** SOURCE DATA follows **

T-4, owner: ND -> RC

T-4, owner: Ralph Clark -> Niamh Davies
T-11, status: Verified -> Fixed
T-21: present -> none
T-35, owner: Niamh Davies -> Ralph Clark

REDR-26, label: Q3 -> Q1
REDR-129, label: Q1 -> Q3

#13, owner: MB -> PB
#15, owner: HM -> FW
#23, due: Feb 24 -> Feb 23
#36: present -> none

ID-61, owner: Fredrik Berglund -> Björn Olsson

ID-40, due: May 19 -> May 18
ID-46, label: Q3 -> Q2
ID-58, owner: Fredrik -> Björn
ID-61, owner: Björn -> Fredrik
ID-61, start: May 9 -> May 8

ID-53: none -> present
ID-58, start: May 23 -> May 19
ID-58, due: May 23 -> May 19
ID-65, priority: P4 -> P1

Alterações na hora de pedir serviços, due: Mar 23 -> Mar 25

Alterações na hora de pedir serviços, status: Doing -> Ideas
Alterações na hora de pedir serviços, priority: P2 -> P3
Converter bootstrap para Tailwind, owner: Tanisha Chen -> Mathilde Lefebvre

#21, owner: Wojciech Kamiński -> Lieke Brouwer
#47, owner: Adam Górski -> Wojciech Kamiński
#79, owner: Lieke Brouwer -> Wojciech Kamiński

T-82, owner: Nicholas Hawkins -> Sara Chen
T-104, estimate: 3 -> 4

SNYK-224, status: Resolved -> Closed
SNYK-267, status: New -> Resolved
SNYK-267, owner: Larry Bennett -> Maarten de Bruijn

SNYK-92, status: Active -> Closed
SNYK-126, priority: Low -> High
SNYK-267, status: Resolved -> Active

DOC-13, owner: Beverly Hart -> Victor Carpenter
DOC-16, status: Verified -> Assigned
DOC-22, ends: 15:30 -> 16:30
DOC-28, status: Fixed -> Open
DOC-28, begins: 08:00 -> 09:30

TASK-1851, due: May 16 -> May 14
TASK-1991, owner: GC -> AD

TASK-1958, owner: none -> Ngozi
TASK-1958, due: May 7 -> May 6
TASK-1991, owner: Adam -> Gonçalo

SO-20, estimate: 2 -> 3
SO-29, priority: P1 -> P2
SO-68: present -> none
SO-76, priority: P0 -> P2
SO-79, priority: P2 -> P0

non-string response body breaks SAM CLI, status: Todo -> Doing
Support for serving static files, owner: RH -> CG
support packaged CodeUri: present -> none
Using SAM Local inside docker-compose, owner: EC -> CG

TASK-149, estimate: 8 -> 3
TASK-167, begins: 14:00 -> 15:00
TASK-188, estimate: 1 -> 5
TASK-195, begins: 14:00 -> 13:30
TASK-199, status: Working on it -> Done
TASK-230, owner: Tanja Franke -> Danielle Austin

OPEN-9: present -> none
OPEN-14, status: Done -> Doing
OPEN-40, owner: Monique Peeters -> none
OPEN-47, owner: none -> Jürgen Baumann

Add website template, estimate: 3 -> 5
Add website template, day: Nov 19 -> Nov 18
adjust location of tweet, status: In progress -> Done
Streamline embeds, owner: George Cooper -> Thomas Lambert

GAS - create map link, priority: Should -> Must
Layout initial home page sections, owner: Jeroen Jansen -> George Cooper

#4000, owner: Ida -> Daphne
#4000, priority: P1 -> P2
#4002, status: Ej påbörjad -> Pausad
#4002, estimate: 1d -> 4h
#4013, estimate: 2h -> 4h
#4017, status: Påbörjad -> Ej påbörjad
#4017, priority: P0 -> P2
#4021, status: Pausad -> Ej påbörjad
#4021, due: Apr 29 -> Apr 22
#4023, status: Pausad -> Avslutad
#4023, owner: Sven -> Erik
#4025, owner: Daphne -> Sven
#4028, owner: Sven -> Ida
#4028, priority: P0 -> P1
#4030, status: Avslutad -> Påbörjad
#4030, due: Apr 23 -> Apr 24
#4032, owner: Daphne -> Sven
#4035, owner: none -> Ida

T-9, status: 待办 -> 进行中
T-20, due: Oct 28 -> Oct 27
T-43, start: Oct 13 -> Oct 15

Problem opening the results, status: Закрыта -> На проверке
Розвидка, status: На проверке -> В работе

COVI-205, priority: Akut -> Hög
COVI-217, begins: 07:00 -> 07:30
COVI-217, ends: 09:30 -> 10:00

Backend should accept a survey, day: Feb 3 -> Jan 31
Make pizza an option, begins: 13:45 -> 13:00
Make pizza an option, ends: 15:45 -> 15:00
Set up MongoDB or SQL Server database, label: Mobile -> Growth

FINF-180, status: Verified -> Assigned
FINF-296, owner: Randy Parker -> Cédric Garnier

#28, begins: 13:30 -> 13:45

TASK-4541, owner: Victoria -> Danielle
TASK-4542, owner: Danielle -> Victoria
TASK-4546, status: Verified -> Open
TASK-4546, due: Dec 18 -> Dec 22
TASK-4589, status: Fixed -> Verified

** End of SOURCE DATA **

## INSTRUCTIONS TO FOLLOW
Repeat exactly the lines above, starting with the first line of the records and finishing with the line holding "ID-61, owner: Fredrik". Add no other line.

## REPLY
T-4, owner: ND -> RC

T-4, owner: Ralph Clark -> Niamh Davies
T-11, status: Verified -> Fixed
T-21: present -> none
T-35, owner: Niamh Davies -> Ralph Clark

REDR-26, label: Q3 -> Q1
REDR-129, label: Q1 -> Q3

#13, owner: MB -> PB
#15, owner: HM -> FW
#23, due: Feb 24 -> Feb 23
#36: present -> none

ID-61, owner: Fredrik Berglund -> Björn Olsson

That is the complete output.